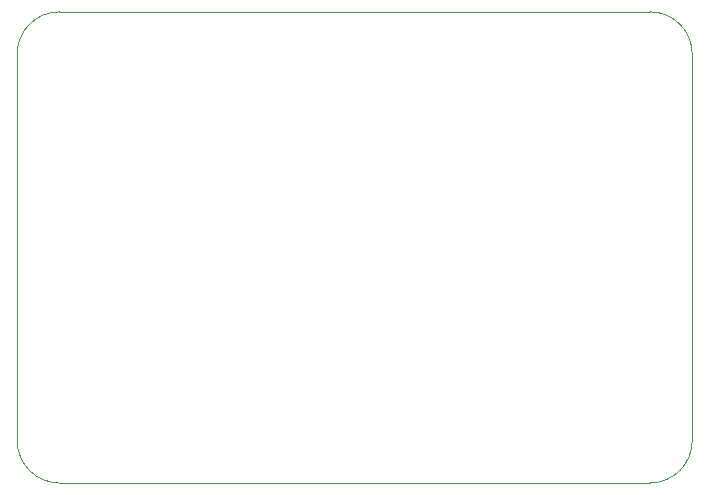
<source format=gbr>
%TF.GenerationSoftware,KiCad,Pcbnew,9.0.2-9.0.2-0~ubuntu24.04.1*%
%TF.CreationDate,2025-08-01T01:18:43+01:00*%
%TF.ProjectId,cadpadPCB,63616470-6164-4504-9342-2e6b69636164,rev?*%
%TF.SameCoordinates,Original*%
%TF.FileFunction,Profile,NP*%
%FSLAX46Y46*%
G04 Gerber Fmt 4.6, Leading zero omitted, Abs format (unit mm)*
G04 Created by KiCad (PCBNEW 9.0.2-9.0.2-0~ubuntu24.04.1) date 2025-08-01 01:18:43*
%MOMM*%
%LPD*%
G01*
G04 APERTURE LIST*
%TA.AperFunction,Profile*%
%ADD10C,0.050000*%
%TD*%
G04 APERTURE END LIST*
D10*
X158353258Y-43457849D02*
X108346966Y-43457849D01*
X158362118Y-83343695D02*
X108347000Y-83343750D01*
X108346966Y-83343750D02*
G75*
G02*
X104775150Y-79771942I34J3571850D01*
G01*
X158353258Y-43457849D02*
G75*
G02*
X161925151Y-47029727I42J-3571851D01*
G01*
X104775158Y-79771940D02*
X104775088Y-47029727D01*
X161925000Y-79771900D02*
X161925136Y-47029727D01*
X104775088Y-47029727D02*
G75*
G02*
X108346966Y-43457788I3571912J27D01*
G01*
X161925000Y-79771942D02*
G75*
G02*
X158353258Y-83343600I-3571700J42D01*
G01*
M02*

</source>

━━━━━━━━━━━━━━━━━━━━

Brief: For each line of the entries that contains the word "Profile", make a copy.

Answer:
%TF.FileFunction,Profile,NP*%
%TA.AperFunction,Profile*%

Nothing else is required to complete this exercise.